In the very moment I took this photo I was overwhelmed by the miracle of life; the miracle of these little children each of whom I loved so deeply – and yet another was on his way. I realized anew that life is a supernal gift. And though, through my lens, I saw my son who was fatally broken, my heart was filled with gratitude – for they were mine. My little miracles. My little ones. It was then I remembered we are all little ones. 

As I work through the grief of losing my precious son I am sometimes tempted to think life is on pause and will begin again after I have grieved. But then I realized, in another moment of truth, that kind of thinking is foolishness. Grief is part of life … no different than love, laughter, fear, doubt, faith, and so many other things. I don’t want to die one day and realize I never really lived … because my mind and heart were sleeping or I had my head in the sand. I have a life, but am I living?

I have discovered that fearlessly being in the moment and learning to accept it – whether terrible or lovely – that is living. 

Perhaps one of the great lies we tell ourselves is to believe we are only living when we are happy … as though unbridled joy, at the exclusion of sorrow, were our birthright.
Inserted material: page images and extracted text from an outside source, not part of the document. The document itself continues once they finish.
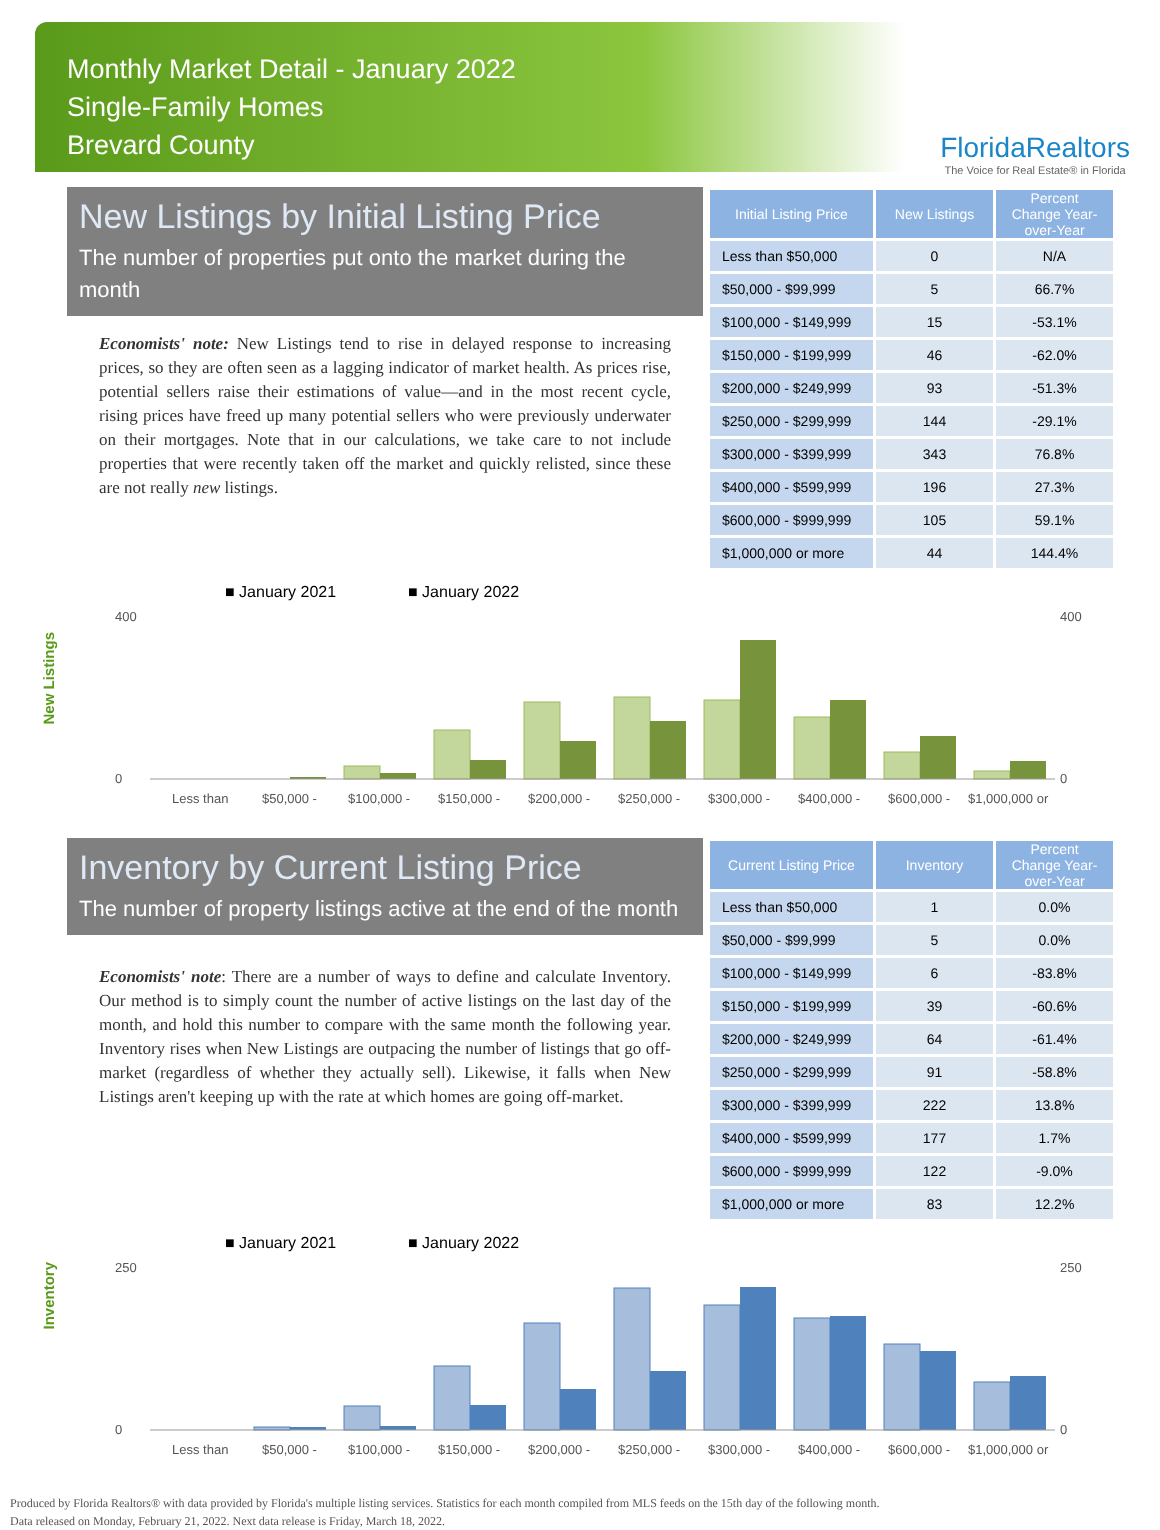Monthly Market Detail - January 2022
Single-Family Homes
Brevard County
FloridaRealtors
The Voice for Real Estate® in Florida
New Listings by Initial Listing Price
The number of properties put onto the market during the month
Economists' note: New Listings tend to rise in delayed response to increasing prices, so they are often seen as a lagging indicator of market health. As prices rise, potential sellers raise their estimations of value—and in the most recent cycle, rising prices have freed up many potential sellers who were previously underwater on their mortgages. Note that in our calculations, we take care to not include properties that were recently taken off the market and quickly relisted, since these are not really new listings.
| Initial Listing Price | New Listings | Percent Change Year-over-Year |
| --- | --- | --- |
| Less than $50,000 | 0 | N/A |
| $50,000 - $99,999 | 5 | 66.7% |
| $100,000 - $149,999 | 15 | -53.1% |
| $150,000 - $199,999 | 46 | -62.0% |
| $200,000 - $249,999 | 93 | -51.3% |
| $250,000 - $299,999 | 144 | -29.1% |
| $300,000 - $399,999 | 343 | 76.8% |
| $400,000 - $599,999 | 196 | 27.3% |
| $600,000 - $999,999 | 105 | 59.1% |
| $1,000,000 or more | 44 | 144.4% |
New Listings
■ January 2021
■ January 2022
400
0
400
0
Less than
$50,000 -
$100,000 -
$150,000 -
$200,000 -
$250,000 -
$300,000 -
$400,000 -
$600,000 -
$1,000,000 or
Inventory by Current Listing Price
The number of property listings active at the end of the month
Economists' note: There are a number of ways to define and calculate Inventory. Our method is to simply count the number of active listings on the last day of the month, and hold this number to compare with the same month the following year. Inventory rises when New Listings are outpacing the number of listings that go off-market (regardless of whether they actually sell). Likewise, it falls when New Listings aren't keeping up with the rate at which homes are going off-market.
| Current Listing Price | Inventory | Percent Change Year-over-Year |
| --- | --- | --- |
| Less than $50,000 | 1 | 0.0% |
| $50,000 - $99,999 | 5 | 0.0% |
| $100,000 - $149,999 | 6 | -83.8% |
| $150,000 - $199,999 | 39 | -60.6% |
| $200,000 - $249,999 | 64 | -61.4% |
| $250,000 - $299,999 | 91 | -58.8% |
| $300,000 - $399,999 | 222 | 13.8% |
| $400,000 - $599,999 | 177 | 1.7% |
| $600,000 - $999,999 | 122 | -9.0% |
| $1,000,000 or more | 83 | 12.2% |
Inventory
■ January 2021
■ January 2022
250
0
250
0
Less than
$50,000 -
$100,000 -
$150,000 -
$200,000 -
$250,000 -
$300,000 -
$400,000 -
$600,000 -
$1,000,000 or
Produced by Florida Realtors® with data provided by Florida's multiple listing services. Statistics for each month compiled from MLS feeds on the 15th day of the following month.
Data released on Monday, February 21, 2022. Next data release is Friday, March 18, 2022.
To the contrary, our birthright is to become more than we are – and like anything of value it won’t come easily. Personal growth and becoming will take effort, opposition and struggle – precisely why we are here in the first place. Surely happiness is part of life, but living also includes everything else. If we are waiting for bliss we are waiting to live. 

Life is a miracle and a gift. Living is, too. I intend on doing both as long as I am able to.